■ PASSAGE SHOWN
|---|

After being drafted into the United States Army and serving in Asbury Park, New Jersey, he was invited by animator John Hubley to join the advertising studio Storyboard Inc., where Blechman learned animation. He expanded into spot illustration and sequential-panel illustration for such magazines as Harper's Bazaar, Trump, Punch, Esquire, Humbug, Theater Arts and Show; a humorous print campaign for Capezio shoes; and drawings for Irving Trust bank, The New School, and D'Orsay perfumes, among others. His 1967 TV commercial for Alka-Seltzer, for which he created the storyboard and drawings, "remains a classic of American advertising".

During the 1970s, Blechman penned Vietnam War editorial cartoons for the liberal alternative weekly The Village Voice. That same decade, he produced the PBS Christmas television special Simple Gifts (1977), which used his segment "No Room at the Inn", along with segments by fellow illustrators Maurice Sendak, James McMullan, Seymour Chwast, and Charles B. Slackman. In 1978 or 1979, Blechman founded the commercial-animation studio The Ink Tank.

Blechman directed the 1984 PBS special The Soldier's Tale, an animated, one-hour adaptation of composer Igor Stravinsky's and playwright C. F. Ramuz's theater piece L'Histoire du Soldat. The special won the Emmy Award for Outstanding Individual Achievement – Animated Programming.

The Museum of Modern Art mounted the retrospective "R. O. Blechman and The Ink Tank: A Celebration", beginning January 17, 2003.

|---|

■ DATASET EXCERPT
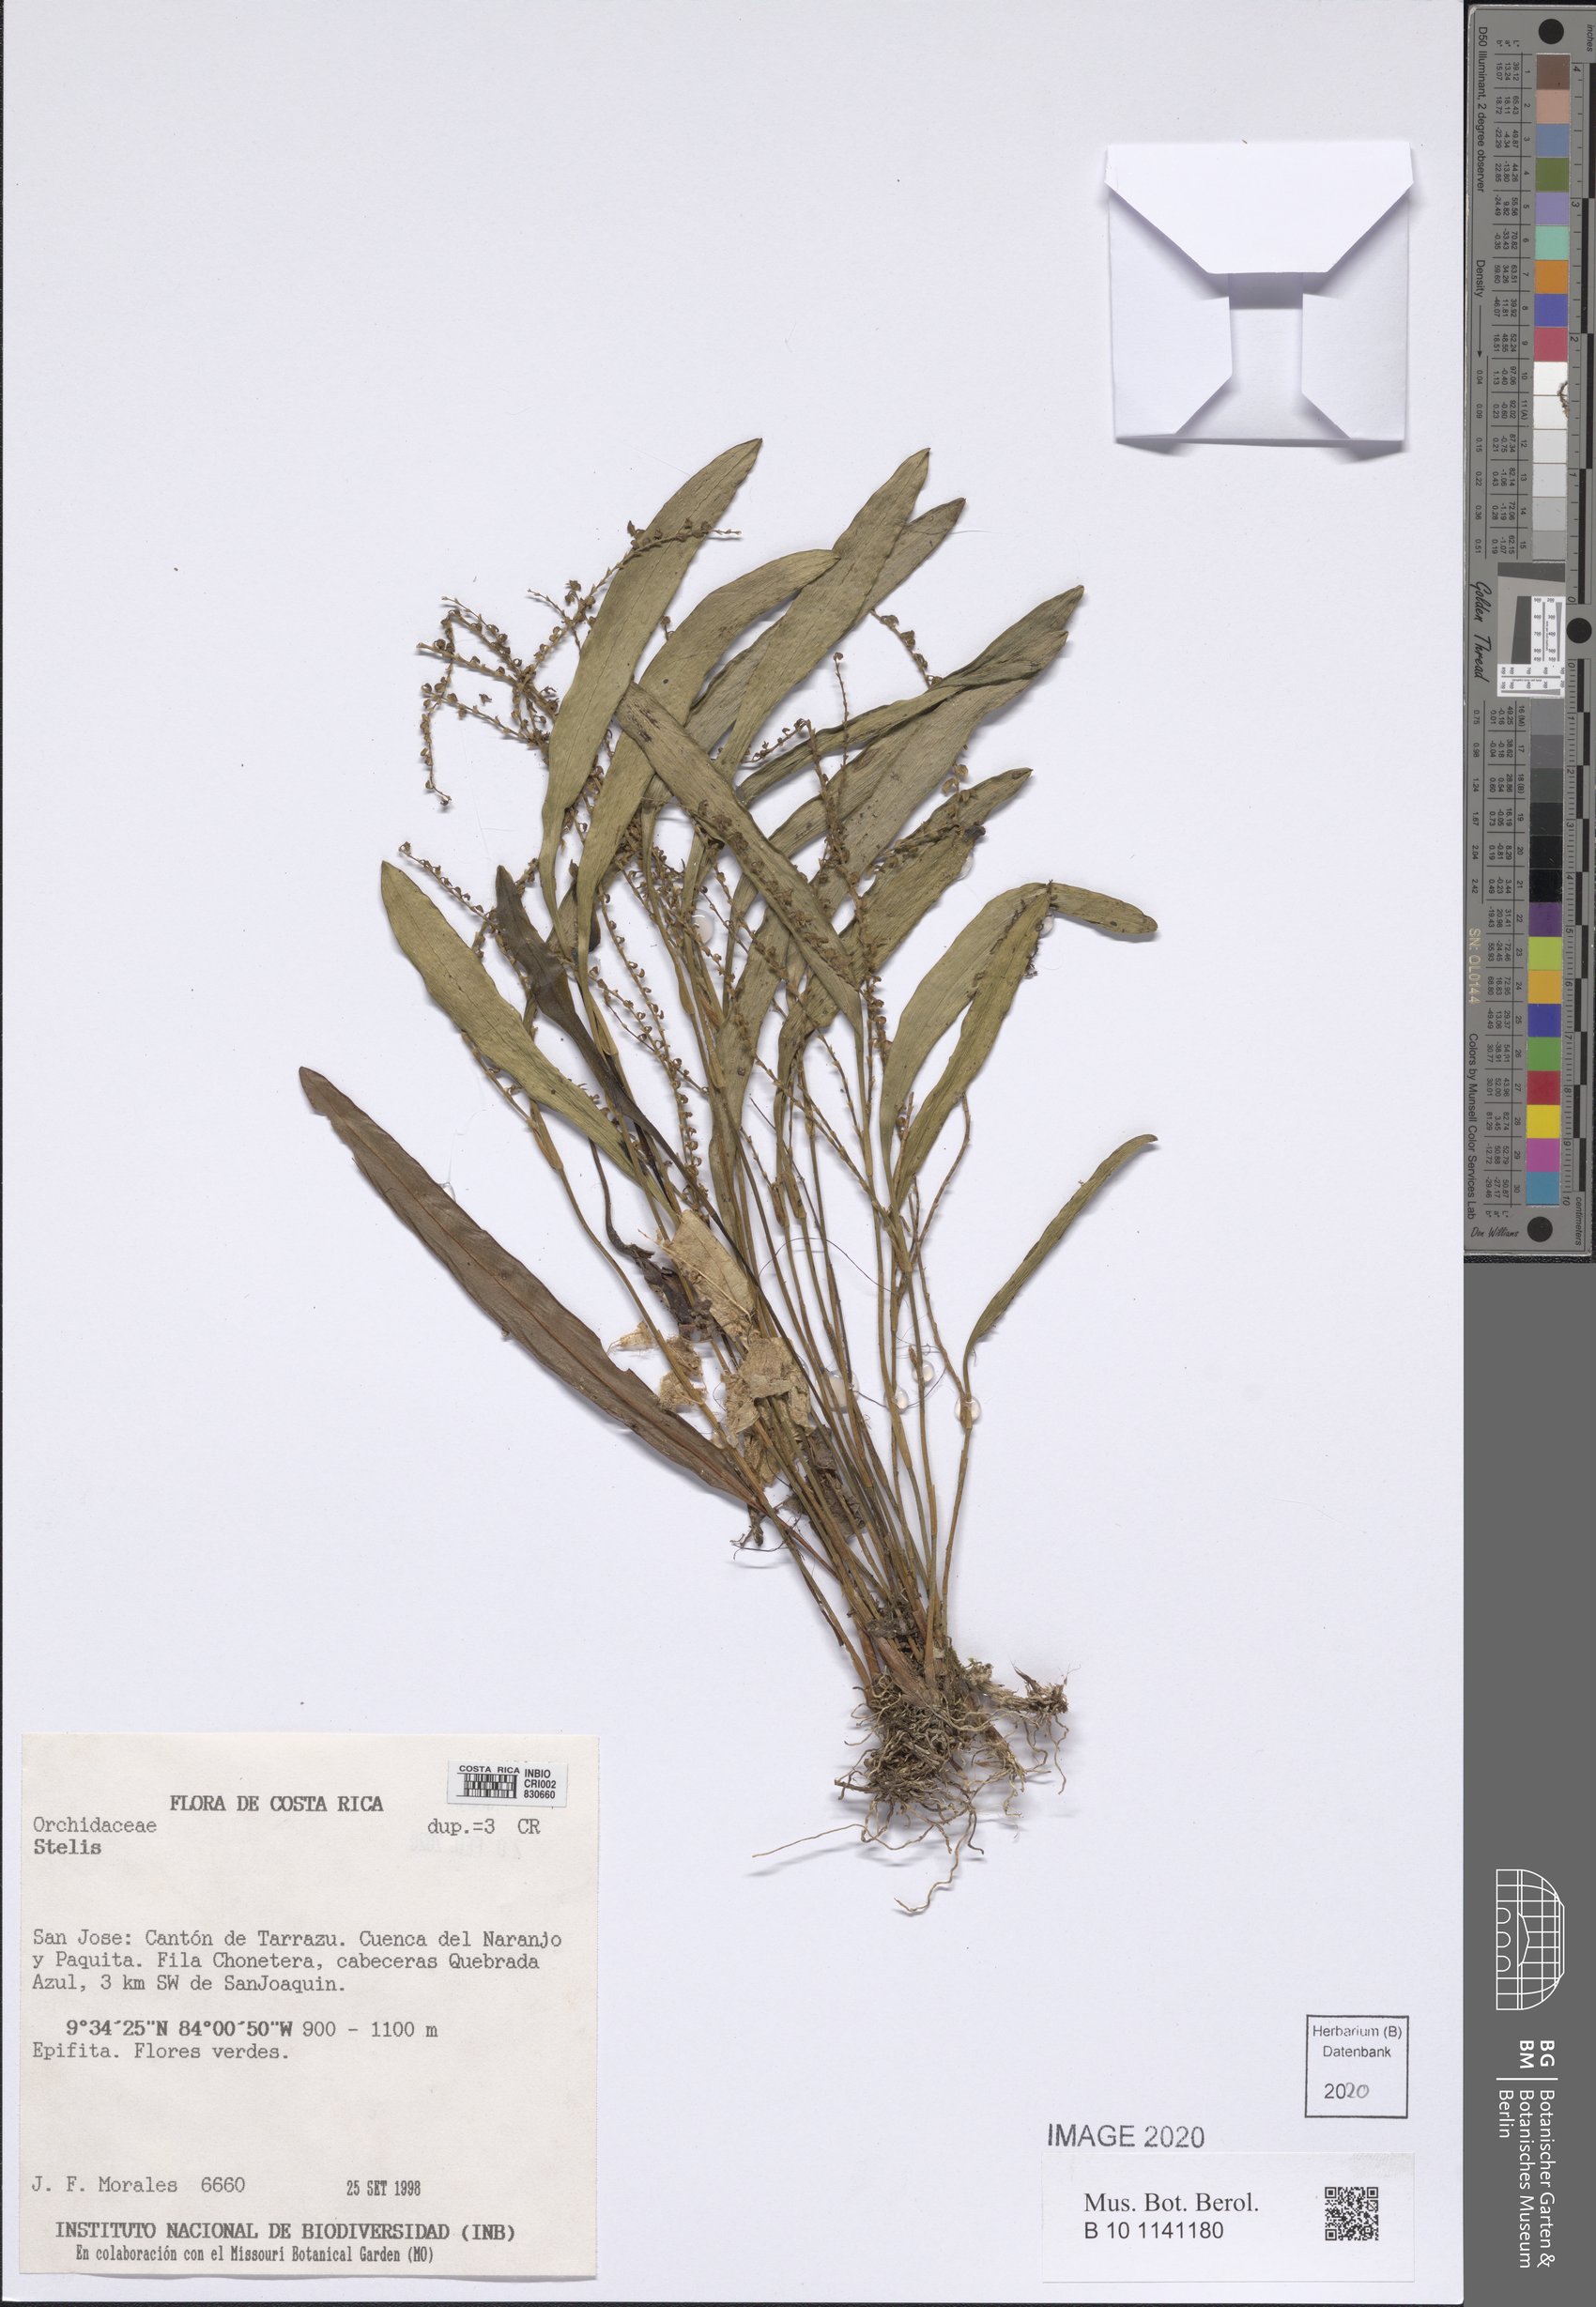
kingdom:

|---|

■ TO BE DONE
1. Answer these questions from the text about Blechman:
(a) Which animator invited him to join Storyboard Inc.?
(b) What studio did he found in 1978 or 1979?
(c) What award did The Soldier's Tale win?
2. Write out the part of the text about Blechman that opens with the words containing "Blechman directed the" and closes with "January 17, 2003.".
The listing has no connection to the text about Blechman.

■ IN RESPONSE
1.
(a) John Hubley
(b) The Ink Tank
(c) The Emmy Award for Outstanding Individual Achievement – Animated Programming

2.
Blechman directed the 1984 PBS special The Soldier's Tale, an animated, one-hour adaptation of composer Igor Stravinsky's and playwright C. F. Ramuz's theater piece L'Histoire du Soldat. The special won the Emmy Award for Outstanding Individual Achievement – Animated Programming.

The Museum of Modern Art mounted the retrospective "R. O. Blechman and The Ink Tank: A Celebration", beginning January 17, 2003.